- Born: c.1790
- Died: 20 September 1862 Utakura, Hokianga
- Burial place: Williams Memorial Church, Paihia

= Makoare Te Taonui =

Māori chief (c. 1790 – 1862)

Makoare Te Taonui (c. 1790– 20 September 1862) was a Māori rangatira (chief) of the Ngāpuhi iwi (tribe).

== Family ==
Makoare Te Taonui was born into the Te Popoto hapū (subtribe) of the Ngāpuhi iwi. His father was Hautai and his grandfather was Te Aokaitū. He had an older brother called Muriwai, a prominent Te Popoto chief, and another brother called Te Huru. After Muriwai's death in early 1828, Taonui become the hapū's chief. He had two wives, Katuku, and Hinuata of Ngāti Rēhia, with whom he had a son, Tautoru, who would later be known as Aperahama Taonui. His father-in-law was Te Wharemaru and his brother-in-law was Haimona Pita Matangi.

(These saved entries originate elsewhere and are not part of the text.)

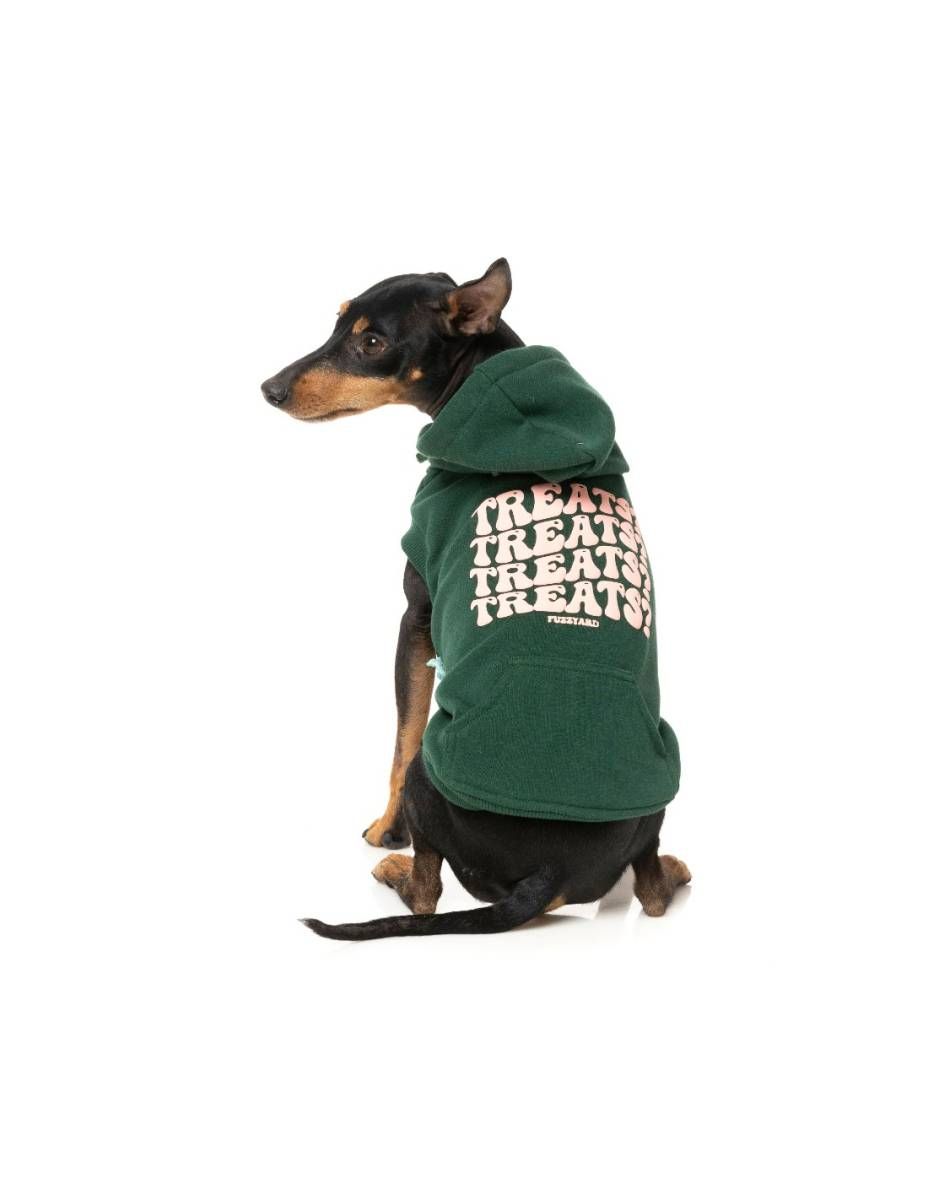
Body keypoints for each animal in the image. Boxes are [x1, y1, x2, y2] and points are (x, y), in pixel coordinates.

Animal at [262, 259, 690, 938]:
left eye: (372, 342)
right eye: (336, 321)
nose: (269, 389)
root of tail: (549, 873)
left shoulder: (417, 617)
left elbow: (400, 736)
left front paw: (384, 832)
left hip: (432, 771)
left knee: (427, 891)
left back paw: (394, 870)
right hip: (662, 784)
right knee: (648, 891)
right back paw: (673, 868)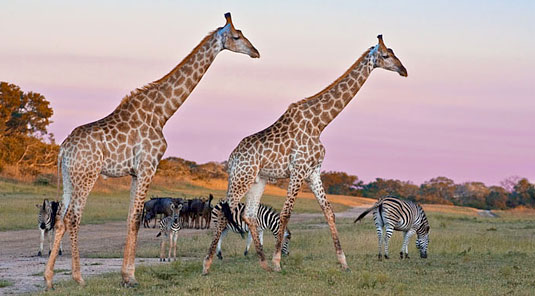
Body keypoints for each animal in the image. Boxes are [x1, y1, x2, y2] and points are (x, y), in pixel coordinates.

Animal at [44, 12, 258, 290]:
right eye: (236, 36)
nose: (255, 52)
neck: (162, 113)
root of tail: (63, 149)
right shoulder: (148, 165)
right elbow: (136, 219)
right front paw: (130, 278)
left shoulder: (136, 172)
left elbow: (130, 218)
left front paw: (125, 275)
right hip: (86, 175)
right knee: (73, 218)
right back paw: (78, 277)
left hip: (70, 177)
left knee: (60, 217)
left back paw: (49, 279)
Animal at [203, 33, 408, 274]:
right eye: (385, 55)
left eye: (394, 53)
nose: (403, 70)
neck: (320, 123)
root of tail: (231, 158)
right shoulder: (298, 170)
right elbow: (286, 213)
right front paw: (277, 261)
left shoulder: (313, 172)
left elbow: (329, 211)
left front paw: (344, 262)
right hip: (240, 179)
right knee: (225, 214)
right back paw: (207, 265)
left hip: (257, 180)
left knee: (249, 214)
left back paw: (263, 263)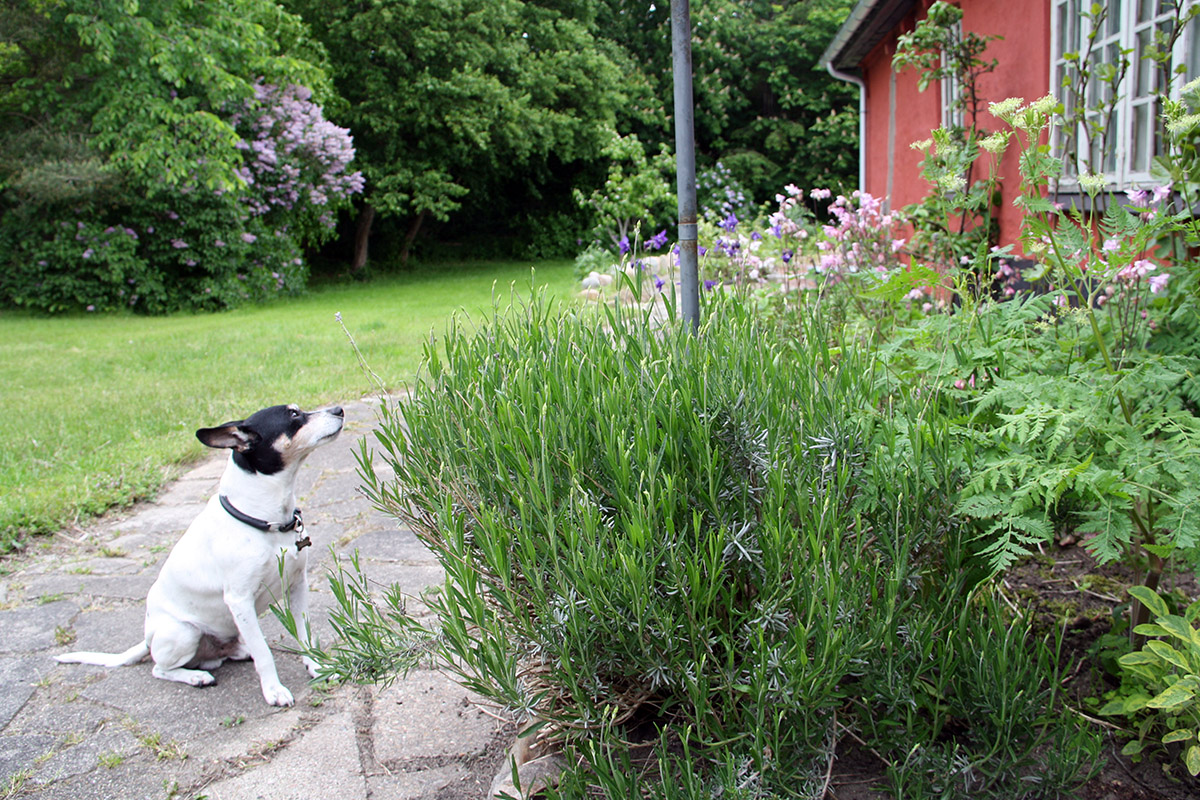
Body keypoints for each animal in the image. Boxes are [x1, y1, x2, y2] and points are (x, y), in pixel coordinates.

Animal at [57, 407, 345, 705]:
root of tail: (148, 639)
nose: (338, 409)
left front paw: (317, 667)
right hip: (184, 632)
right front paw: (274, 690)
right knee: (160, 669)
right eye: (294, 415)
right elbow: (264, 654)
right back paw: (196, 677)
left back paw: (235, 652)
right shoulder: (240, 601)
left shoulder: (298, 584)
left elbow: (306, 636)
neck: (267, 522)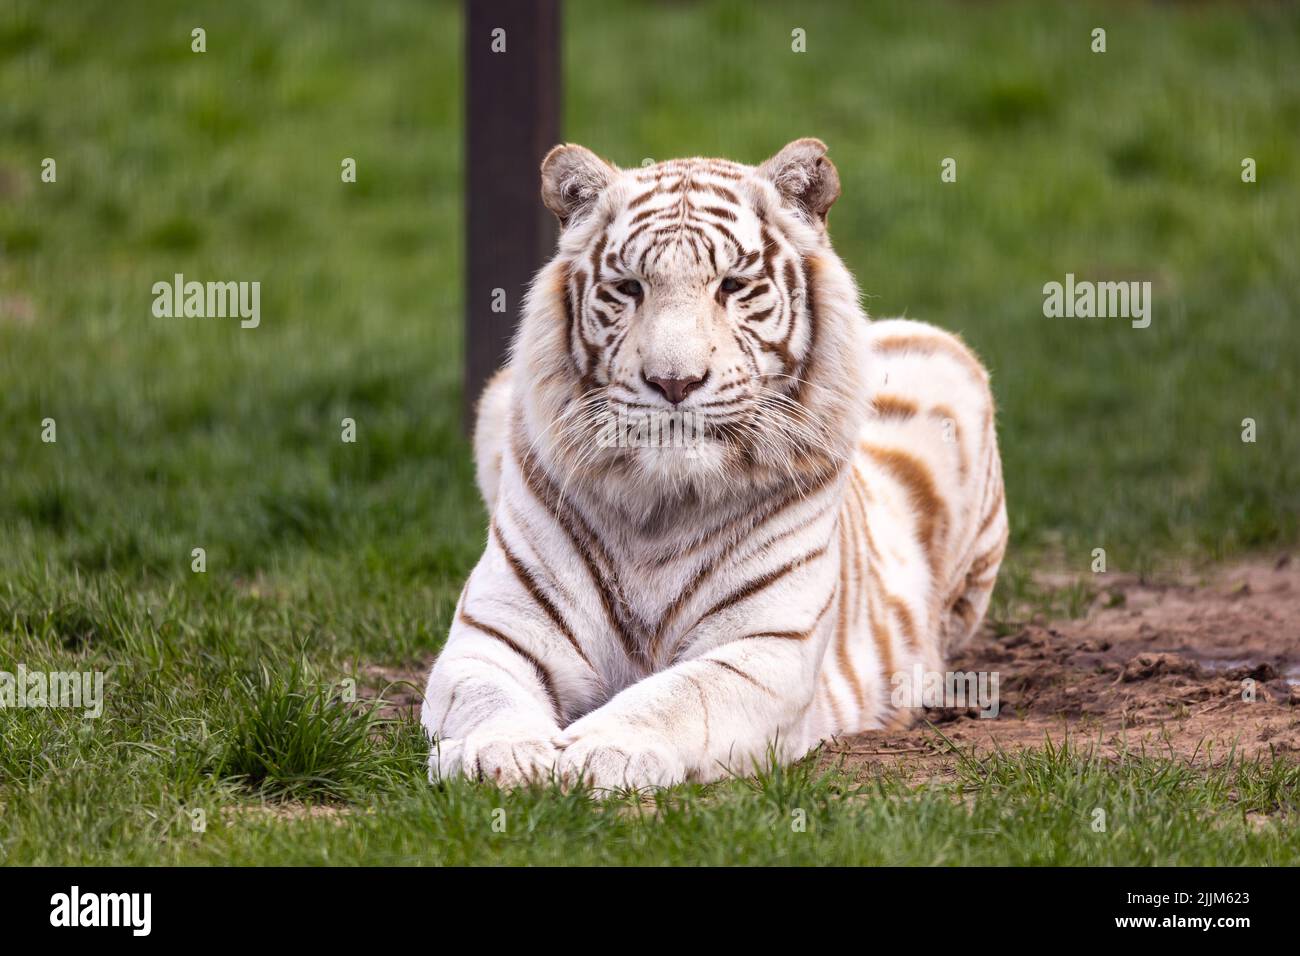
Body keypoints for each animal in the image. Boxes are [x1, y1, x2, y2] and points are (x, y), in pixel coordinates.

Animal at [421, 136, 1008, 790]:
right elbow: (487, 696)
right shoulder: (493, 638)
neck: (659, 506)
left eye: (732, 285)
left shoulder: (764, 647)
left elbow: (675, 697)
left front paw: (602, 750)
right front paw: (499, 755)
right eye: (629, 287)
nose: (674, 382)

== Meeting with Samuel Marsden ==
In September 1819, Taonui met the missionary Samuel Marsden at Utakura, inland from the Hokianga Harbour, who pronounced him "a very well informed man." In March 1820, Marsden returned and Taonui accompanied him on the HMS Dromedary. Taonui also visited Sydney, where he was thought to have worked his passage on the brig Governor Macquarie. His baptismal name, Makoare, was a transliteration of Macquarie.

== Treaty of Waitangi ==
On 12 February 1840, Taonui signed the Waitangi sheet of the Treaty of Waitangi. He was originally opposed to the Treaty, with him reportedly saying: "We are not … willing to give up our land. It is from the earth we obtain all things. The land is our Father; the land is our chieftainship; we will not give it up." However, after a confrontation with Governor William Hobson and early settler Frederick Maning, his stance on the Treaty softened and he began to jointly chant a song of welcome alongside chiefs Tāmati Wāka Nene, Eruera Maihi Patuone, and Rangatira Moetara, to Hobson.

== Flagstaff War ==
During the Flagstaff War, Makoare Te Taonui fought alongside the British and Tāmati Wāka Nene against Hōne Heke. Throughout the war, Taonui and his tribe fought with distinction; his brother Te Huru was killed and his son Aperahama was severely wounded. When British troops arrived to fight against Heke, Nene went to welcome them at Russell and Taonui was left to contain the rebels at Lake Ōmāpere. At the Battle of Ruapekapeka, Taonui was given an independent command by Governor George Grey and was sent to Hikurangi with a contingent of 400 men in an effort to stop Heke from joining forces with Te Ruki Kawiti.

== Death ==
Makoare Te Taonui died on 20 September 1862 at Utakura. He was buried at Williams Memorial Church, Paihia.